Au final, Tan Lines ressemble à un été sans fin : euphorique, un peu excessif, parfois superficiel, mais traversé d’éclats de sincérité qui donnent envie d’y revenir et de continuer à faire la fête au soleil couchant.

                        Tracklist: 

Hopelessly Devoted

Motion Picture

Go Go Boots

Tan Lines

Messing With The Man

Workin’ On My Way

Never Better

Sniffin’ Around

Magic Mushrooms

Shot

[ENGLISH VERSION]With Tan Lines, LAVALOVE delivers an album that evokes warm sand, endless nights, and hazy mornings. Released on April 3, 2026, this album fits squarely into a quintessentially Californian tradition of sunny rock carefree on the surface, yet underscored by darker undertones.

Right from the opening track, “Hopelessly Devoted” sets the tone: a blend of youthful energy and slightly naive romanticism, carried by instantly catchy melodies. LAVALOVE excels at this art of sun-drenched pop, where every chorus seems tailor-made to be sung at the top of your lungs on an imaginary beach.

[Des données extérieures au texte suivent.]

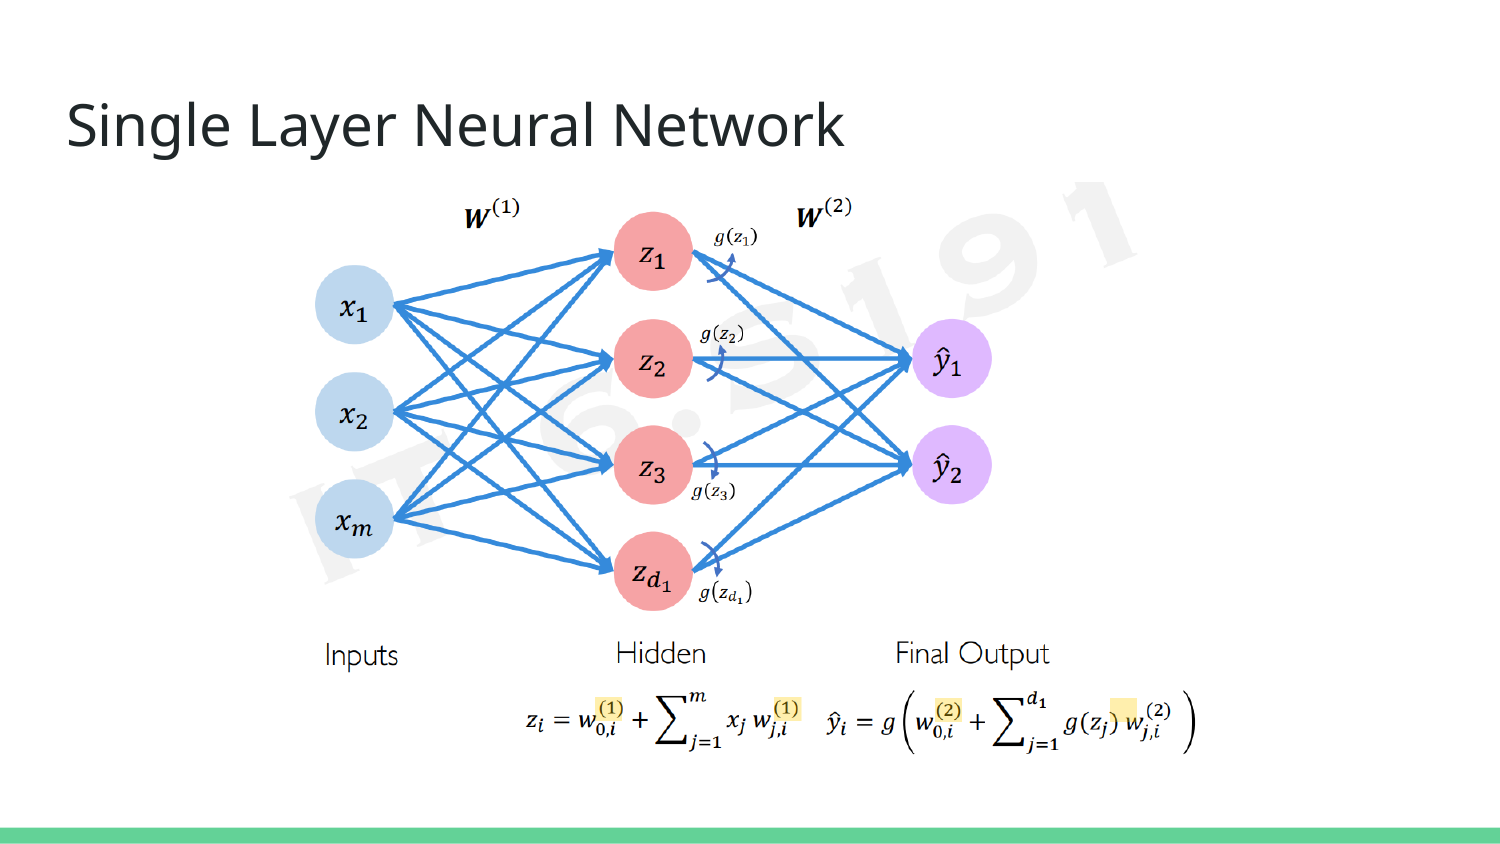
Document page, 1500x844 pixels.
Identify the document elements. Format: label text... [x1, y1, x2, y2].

title Single Layer Neural Network [51, 72, 1449, 167]
picture [289, 181, 1211, 757]
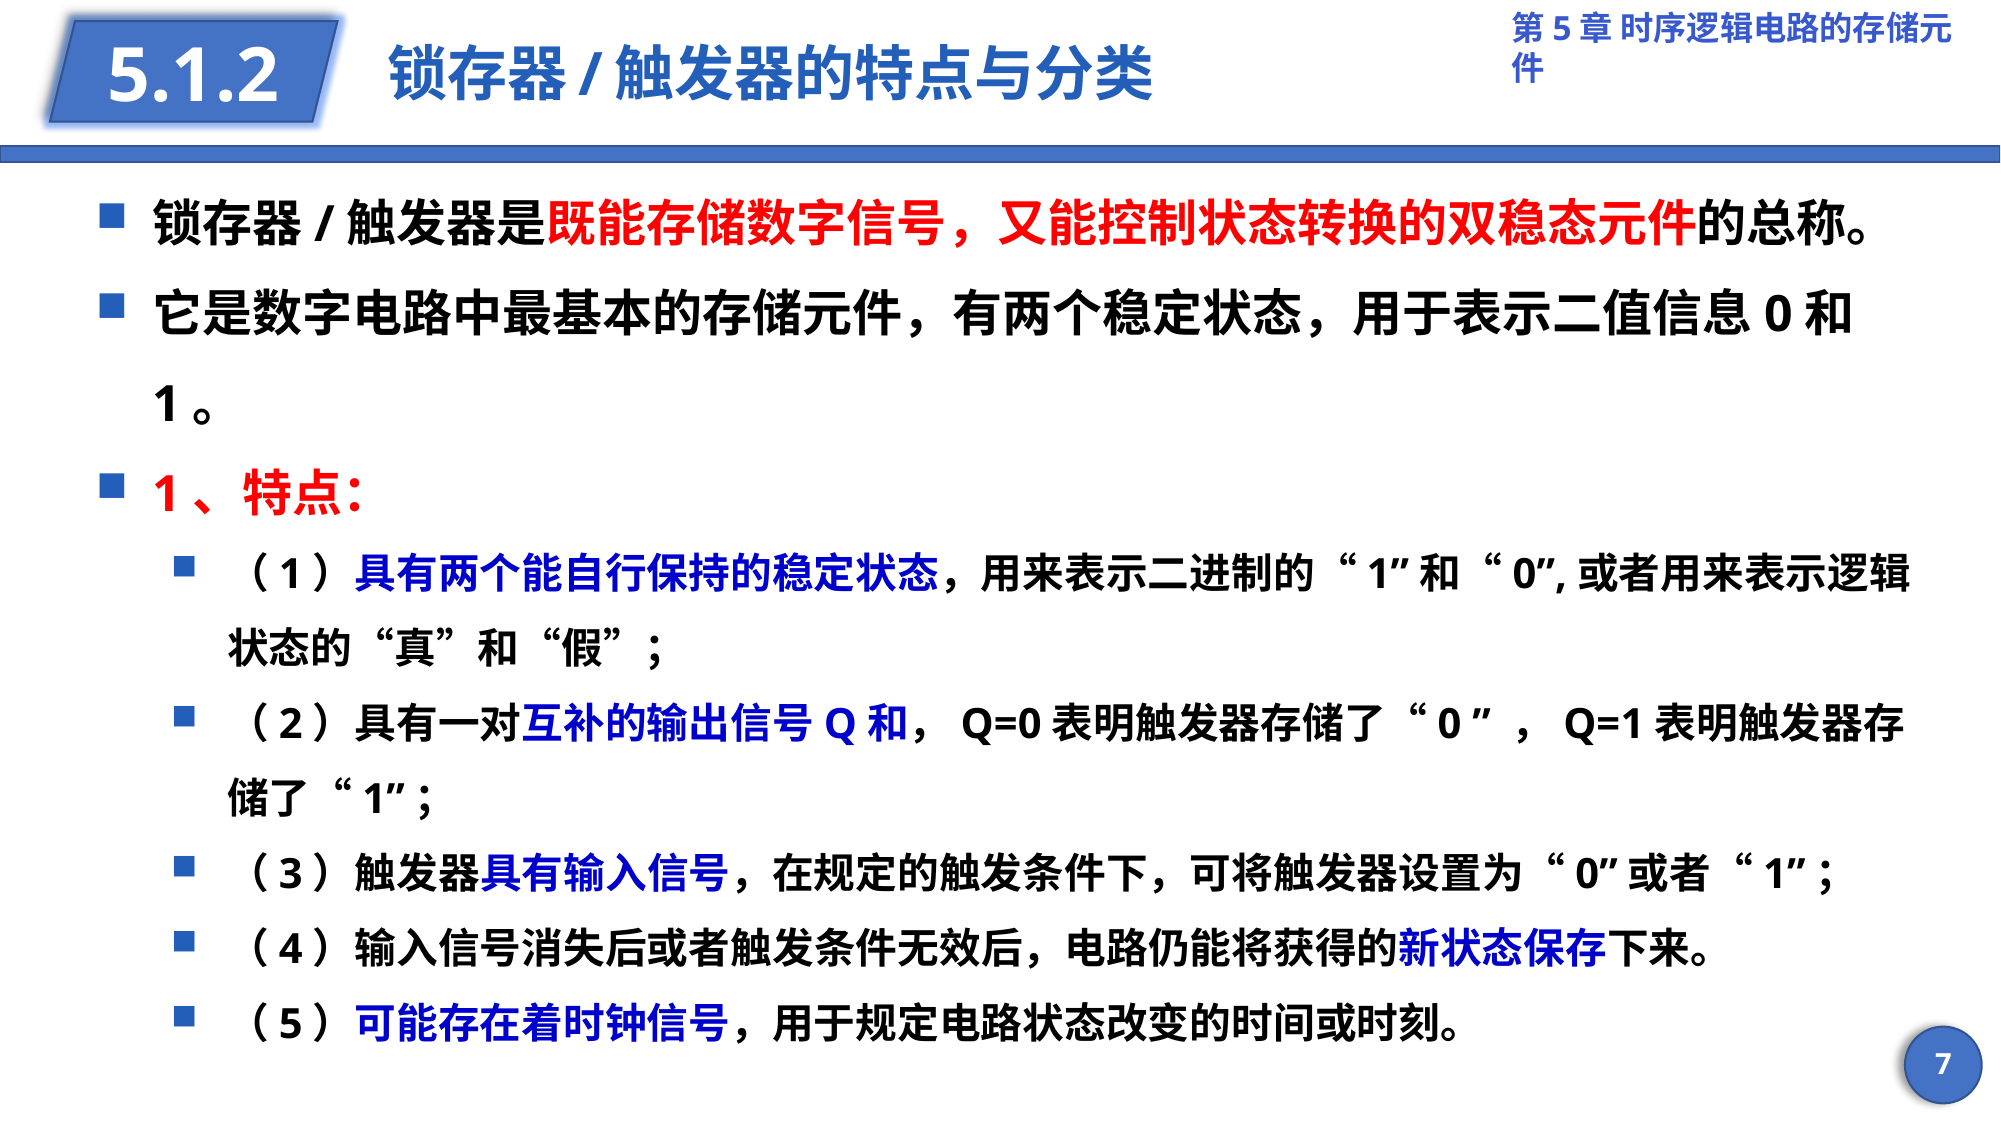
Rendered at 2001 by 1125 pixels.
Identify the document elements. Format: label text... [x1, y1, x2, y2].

text_box 5.1.2 [48, 20, 339, 123]
slide_number 7 [1896, 1035, 1990, 1095]
title 锁存器/触发器的特点与分类 [372, 16, 1324, 137]
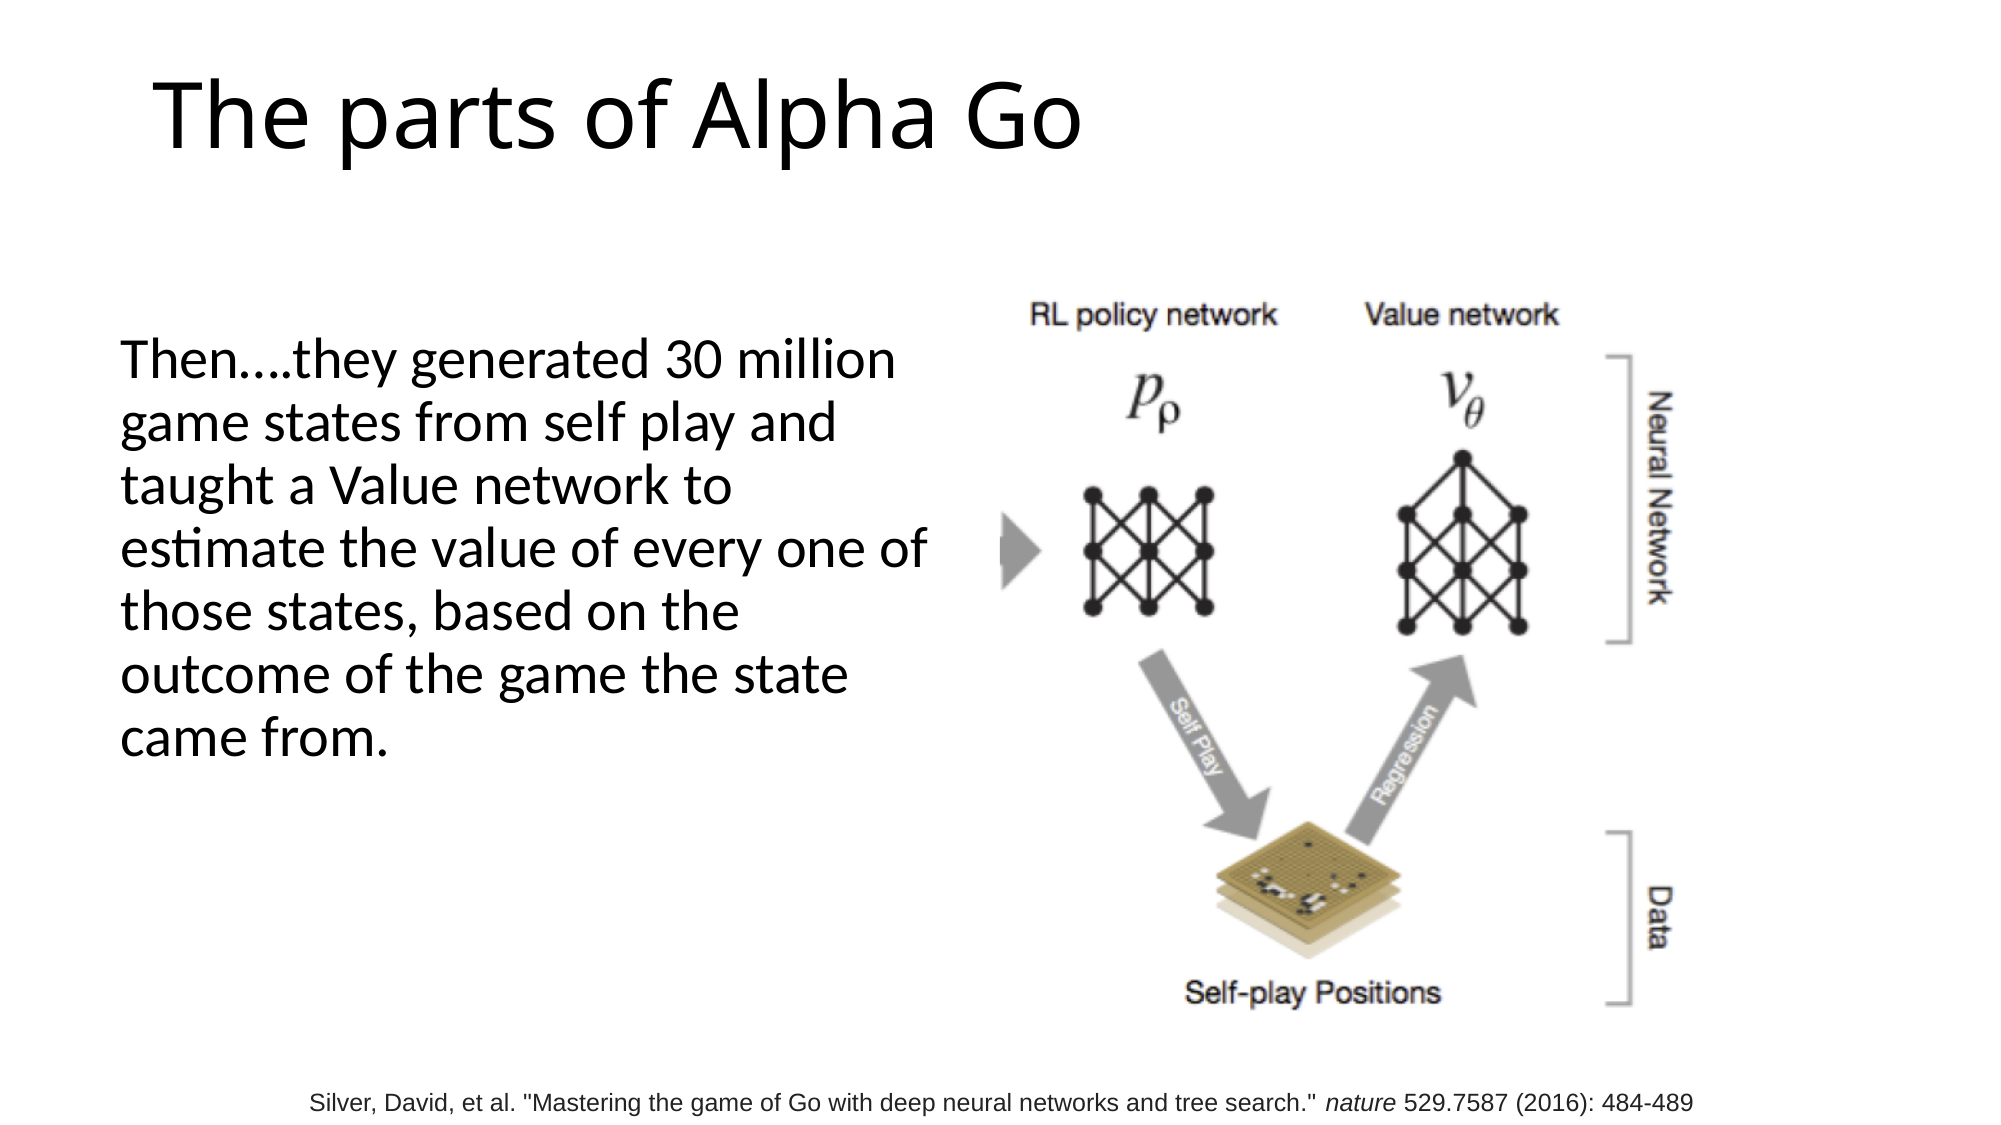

But to reduce Tan Lines to a simple feel-good album would be a mistake. Behind the surf guitars and sweet harmonies lie more ambiguous stories.

 “Go Go Boots” captures the artificial euphoria of party nights, while “Sniffin’ Around” introduces an almost macabre dimension, playing with a murky narrative surrounding the disappearance of a loved one, which creates all the complexity and ambivalence of this album.

The band thus navigates between two poles: on one hand, a light, retro aesthetic inherited from the sixties; on the other, contemporary, sometimes biting lyrics that tackle toxic relationships, sexism, and social disillusionment.

The band thus navigates between two extremes: on one hand, a lighthearted, retro aesthetic inspired by the 1960s; on the other, contemporary, sometimes biting lyrics that tackle toxic relationships, sexism, and social disillusionment.

Musically, the album blends surf rock, indie pop, and psychedelic touches, with a crisp, dynamic production that emphasizes catchy melodies and infectious rhythms

This approach often works very well, but it can also become a limitation: some tracks, like “Motion Picture” or “Shot,” border on an overly saccharine, almost childlike aesthetic that may divide listeners.

Perhaps this is where the ambivalence of  Tan Lines lies: an album that is both irresistible and imperfect, capable of captivating listeners immediately while hinting at room for growth. LAVALOVE has clearly found a sunny, feminine, free-spirited identity but still needs to refine its balance between lightness and depth.

Ultimately, Tan Lines feels like an endless summer: euphoric, a bit excessive, sometimes superficial, but punctuated by flashes of sincerity that make you want to come back for more and keep partying as the sun sets.